[Consegna del compito]: Ripeta per intero, senza alcuna modifica, il testo sulla Serbia negli scritti di Tommaseo.

[Testo estratto]:
◇ ◇ ◇ ◇ ◇

Una Serbia non ben definita, non descritta geograficamente; si tratta, più che altro, di un’espressione storica, una terra rappresentata dalla propria storia. Anche in Tommaseo ricorre il nesso tra storia e identità, così pronunciato nella cultura serba. Nei suoi scritti incontriamo la Serbia medioevale, quella dei luoghi che ritornano nei canti, un paese proteso verso il sud-est, verso il meridione, collocato tra i regni latini, i turchi e gli arabi(22). Gli eroi serbi si confrontano con altri popoli; ne esce un contesto tutt’altro che isolato, sperduto, marginale nel panorama dell’Europa meridionale. Nella geografia del Tommaseo, quanto precise sono le attribuzioni morali date alla Serbia, una sorta di dinosauro della classicità e un concentrato di virtù, attraverso figure di sovrani, madri, sorelle, eroi, tanto assenti sono i dati anche indiretti sul territorio, i confini, la popolazione, le istituzioni, ovvero ciò era stata effettivamente la Serbia, ciò che aveva fatto il Boué(23). La Serbia del Tommaseo appare come qualcosa di astratto, nonostante letture accurate e nonostante il Popović avesse puntualmente riferito sui travagli interni al principato serbo proprio nel 1840-42. Non c’è dubbio che siffatta Serbia fu un prodotto della poetica ma anche un bisogno esistenziale del Tommaseo, almeno in quegli anni. Si vive meglio sapendo, anzi, presupponendo che in un certo luogo le cose sono davvero come vorremmo che fossero.

◇ ◇ ◇ ◇ ◇

[Righe estratte]:
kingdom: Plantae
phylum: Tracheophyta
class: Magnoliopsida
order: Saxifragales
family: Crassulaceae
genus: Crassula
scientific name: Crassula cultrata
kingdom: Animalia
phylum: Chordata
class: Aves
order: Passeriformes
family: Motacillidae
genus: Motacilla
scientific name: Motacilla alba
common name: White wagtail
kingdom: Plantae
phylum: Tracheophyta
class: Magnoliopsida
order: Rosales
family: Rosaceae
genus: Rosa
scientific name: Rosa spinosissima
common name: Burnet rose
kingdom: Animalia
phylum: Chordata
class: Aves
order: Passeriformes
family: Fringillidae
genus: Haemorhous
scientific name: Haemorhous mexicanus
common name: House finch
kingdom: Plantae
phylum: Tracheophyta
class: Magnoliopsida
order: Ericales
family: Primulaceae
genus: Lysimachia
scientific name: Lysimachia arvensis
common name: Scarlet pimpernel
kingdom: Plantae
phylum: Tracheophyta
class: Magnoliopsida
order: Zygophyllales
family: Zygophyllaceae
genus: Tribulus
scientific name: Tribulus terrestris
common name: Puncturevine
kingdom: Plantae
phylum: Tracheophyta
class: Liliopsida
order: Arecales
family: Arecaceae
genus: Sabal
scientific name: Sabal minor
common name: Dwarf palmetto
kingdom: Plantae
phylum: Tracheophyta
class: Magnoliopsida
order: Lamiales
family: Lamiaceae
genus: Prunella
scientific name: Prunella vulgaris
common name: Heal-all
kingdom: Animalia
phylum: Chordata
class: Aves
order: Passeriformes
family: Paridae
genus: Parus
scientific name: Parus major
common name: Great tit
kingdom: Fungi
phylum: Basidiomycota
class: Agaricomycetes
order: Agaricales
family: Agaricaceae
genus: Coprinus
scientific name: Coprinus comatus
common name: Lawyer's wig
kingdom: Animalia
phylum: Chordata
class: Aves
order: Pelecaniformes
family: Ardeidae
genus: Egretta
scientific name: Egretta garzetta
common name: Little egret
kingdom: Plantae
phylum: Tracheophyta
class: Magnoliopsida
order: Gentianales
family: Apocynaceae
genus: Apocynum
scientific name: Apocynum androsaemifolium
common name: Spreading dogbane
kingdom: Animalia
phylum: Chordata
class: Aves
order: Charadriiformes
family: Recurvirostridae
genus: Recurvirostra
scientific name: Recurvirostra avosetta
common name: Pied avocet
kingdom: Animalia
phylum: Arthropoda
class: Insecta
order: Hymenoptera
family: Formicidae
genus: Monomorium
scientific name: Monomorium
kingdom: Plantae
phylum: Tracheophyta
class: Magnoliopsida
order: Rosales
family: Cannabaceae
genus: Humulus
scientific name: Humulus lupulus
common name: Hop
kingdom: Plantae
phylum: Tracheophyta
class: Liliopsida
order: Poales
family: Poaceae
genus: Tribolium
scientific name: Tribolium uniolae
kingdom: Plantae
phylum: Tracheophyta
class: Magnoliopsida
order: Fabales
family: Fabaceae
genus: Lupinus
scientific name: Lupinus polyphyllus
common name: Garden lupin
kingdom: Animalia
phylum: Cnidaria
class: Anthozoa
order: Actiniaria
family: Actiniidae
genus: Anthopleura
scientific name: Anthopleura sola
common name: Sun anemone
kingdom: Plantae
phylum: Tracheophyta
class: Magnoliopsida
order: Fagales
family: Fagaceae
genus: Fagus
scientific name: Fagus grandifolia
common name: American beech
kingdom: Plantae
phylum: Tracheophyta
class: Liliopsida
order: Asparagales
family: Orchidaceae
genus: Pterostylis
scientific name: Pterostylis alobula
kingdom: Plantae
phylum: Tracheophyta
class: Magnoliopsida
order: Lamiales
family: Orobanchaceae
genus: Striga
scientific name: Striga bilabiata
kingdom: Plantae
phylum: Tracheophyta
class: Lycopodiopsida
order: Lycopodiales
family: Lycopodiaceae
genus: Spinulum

◇ ◇ ◇ ◇ ◇

[Il risultato]:
Una Serbia non ben definita, non descritta geograficamente; si tratta, più che altro, di un’espressione storica, una terra rappresentata dalla propria storia. Anche in Tommaseo ricorre il nesso tra storia e identità, così pronunciato nella cultura serba. Nei suoi scritti incontriamo la Serbia medioevale, quella dei luoghi che ritornano nei canti, un paese proteso verso il sud-est, verso il meridione, collocato tra i regni latini, i turchi e gli arabi(22). Gli eroi serbi si confrontano con altri popoli; ne esce un contesto tutt’altro che isolato, sperduto, marginale nel panorama dell’Europa meridionale. Nella geografia del Tommaseo, quanto precise sono le attribuzioni morali date alla Serbia, una sorta di dinosauro della classicità e un concentrato di virtù, attraverso figure di sovrani, madri, sorelle, eroi, tanto assenti sono i dati anche indiretti sul territorio, i confini, la popolazione, le istituzioni, ovvero ciò era stata effettivamente la Serbia, ciò che aveva fatto il Boué(23). La Serbia del Tommaseo appare come qualcosa di astratto, nonostante letture accurate e nonostante il Popović avesse puntualmente riferito sui travagli interni al principato serbo proprio nel 1840-42. Non c’è dubbio che siffatta Serbia fu un prodotto della poetica ma anche un bisogno esistenziale del Tommaseo, almeno in quegli anni. Si vive meglio sapendo, anzi, presupponendo che in un certo luogo le cose sono davvero come vorremmo che fossero.